Kaiser has said in recent statements that its last contract proposal was “excellent,” but union members counter that the hundreds of nurses that had reviewed the proposal felt “disrespected,” according to Kaiser Division Director at CNA, Karen Chan. Last month, 1100 out of 1200 nurses at LAMC signed a strike authorization petition, leading to the longest strike at LAMC since 1990. “It was not enough to compensate them for the complex role they play in the delivery of healthcare,” Chan says.

While the compensation demands from frontline care workers at LAMC are hard to secure, Kaiser California seems far more willing to compensate executives at the highest levels, all while benefiting from government subsidies. The Institute for Health and Socio-Economic Policy published a report in 2012, “Benefiting from Charity Care: California Not-for-Profit Hospitals,” finding that 17 executives at the private, not-for-profit Kaiser made over $1 million a year in compensation for a total of $32.3 million. In addition to top-bracket executive pay, Kaiser is able to receive millions in tax exemptions every year ($789 million in 2010, according to analysis by IHSP) because of its non-profit status, greatly surpassing the amount set aside for charity care.

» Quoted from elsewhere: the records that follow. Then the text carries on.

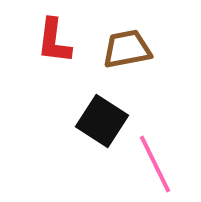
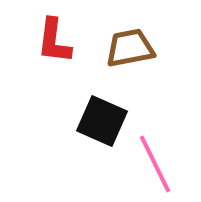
brown trapezoid: moved 3 px right, 1 px up
black square: rotated 9 degrees counterclockwise
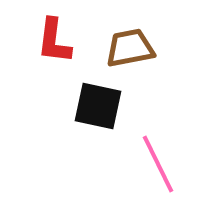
black square: moved 4 px left, 15 px up; rotated 12 degrees counterclockwise
pink line: moved 3 px right
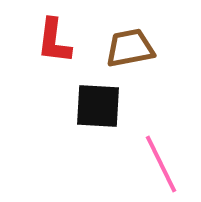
black square: rotated 9 degrees counterclockwise
pink line: moved 3 px right
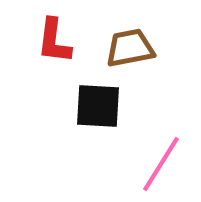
pink line: rotated 58 degrees clockwise
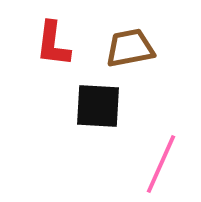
red L-shape: moved 1 px left, 3 px down
pink line: rotated 8 degrees counterclockwise
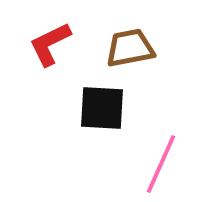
red L-shape: moved 3 px left; rotated 57 degrees clockwise
black square: moved 4 px right, 2 px down
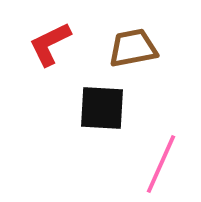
brown trapezoid: moved 3 px right
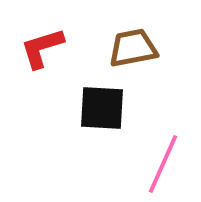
red L-shape: moved 8 px left, 4 px down; rotated 9 degrees clockwise
pink line: moved 2 px right
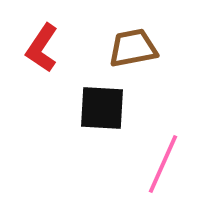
red L-shape: rotated 39 degrees counterclockwise
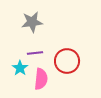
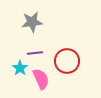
pink semicircle: rotated 30 degrees counterclockwise
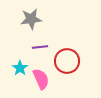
gray star: moved 1 px left, 3 px up
purple line: moved 5 px right, 6 px up
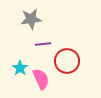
purple line: moved 3 px right, 3 px up
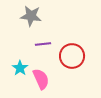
gray star: moved 3 px up; rotated 15 degrees clockwise
red circle: moved 5 px right, 5 px up
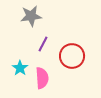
gray star: rotated 15 degrees counterclockwise
purple line: rotated 56 degrees counterclockwise
pink semicircle: moved 1 px right, 1 px up; rotated 20 degrees clockwise
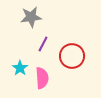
gray star: moved 1 px down
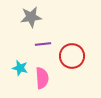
purple line: rotated 56 degrees clockwise
cyan star: rotated 21 degrees counterclockwise
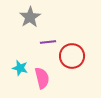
gray star: moved 1 px left; rotated 25 degrees counterclockwise
purple line: moved 5 px right, 2 px up
pink semicircle: rotated 10 degrees counterclockwise
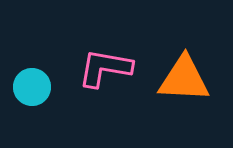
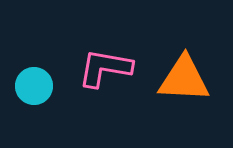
cyan circle: moved 2 px right, 1 px up
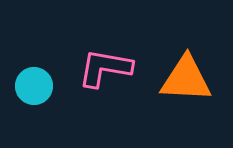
orange triangle: moved 2 px right
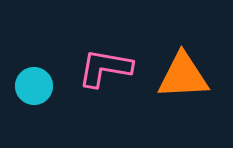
orange triangle: moved 3 px left, 3 px up; rotated 6 degrees counterclockwise
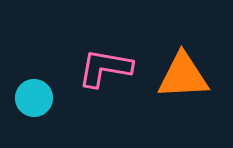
cyan circle: moved 12 px down
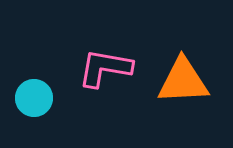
orange triangle: moved 5 px down
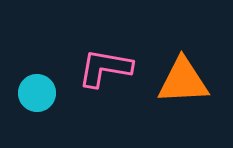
cyan circle: moved 3 px right, 5 px up
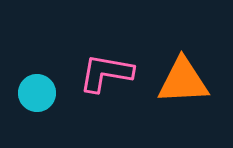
pink L-shape: moved 1 px right, 5 px down
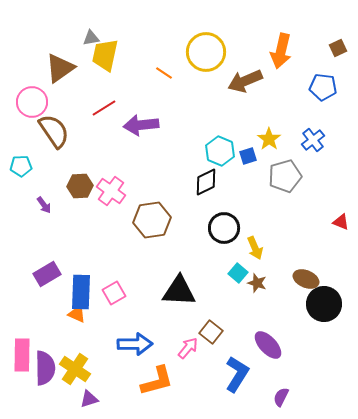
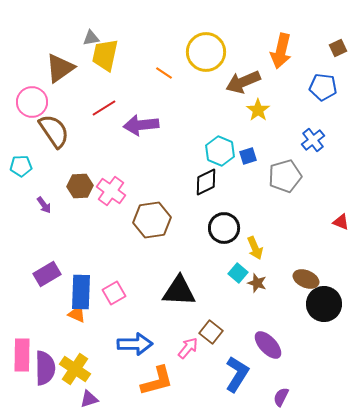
brown arrow at (245, 81): moved 2 px left, 1 px down
yellow star at (269, 139): moved 11 px left, 29 px up
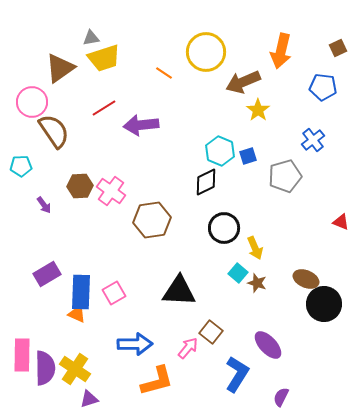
yellow trapezoid at (105, 55): moved 1 px left, 3 px down; rotated 120 degrees counterclockwise
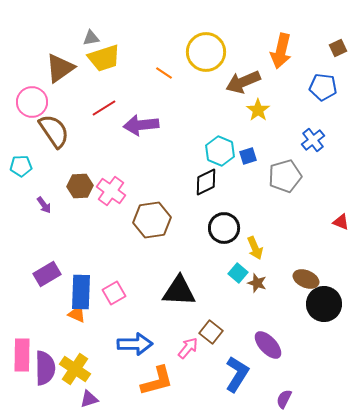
purple semicircle at (281, 397): moved 3 px right, 2 px down
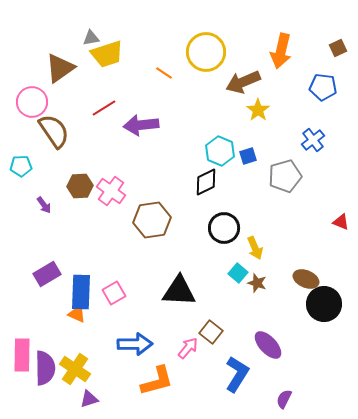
yellow trapezoid at (104, 58): moved 3 px right, 4 px up
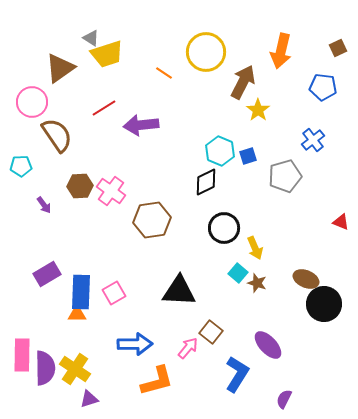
gray triangle at (91, 38): rotated 42 degrees clockwise
brown arrow at (243, 82): rotated 140 degrees clockwise
brown semicircle at (54, 131): moved 3 px right, 4 px down
orange triangle at (77, 314): rotated 24 degrees counterclockwise
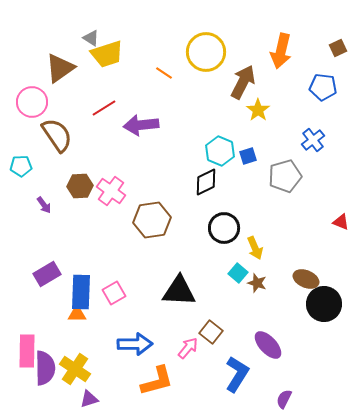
pink rectangle at (22, 355): moved 5 px right, 4 px up
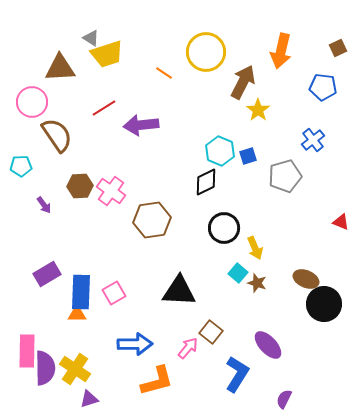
brown triangle at (60, 68): rotated 32 degrees clockwise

The union nurses at LAMC do have an ally in the matter: presidential candidate Senator Bernie Sanders of Vermont, who wrote a public letter to William Grice, the Executive Director of LAMC on Sunday night. “I am writing to urge you to bargain in good faith with the Kaiser Los Angeles Medical Center nurses for a fair contract that values their role in providing high quality health care,” said Sen. Sanders. In August 2015, NNU endorsed Sanders for president, citing his proposal for a Medicare-for-All system and history.

“This is how we’re going to let Kaiser know that we need to have patient ratios in a contract, we need to have paid staffing in a contact—we need to have them listen to the nurses,” Henke said.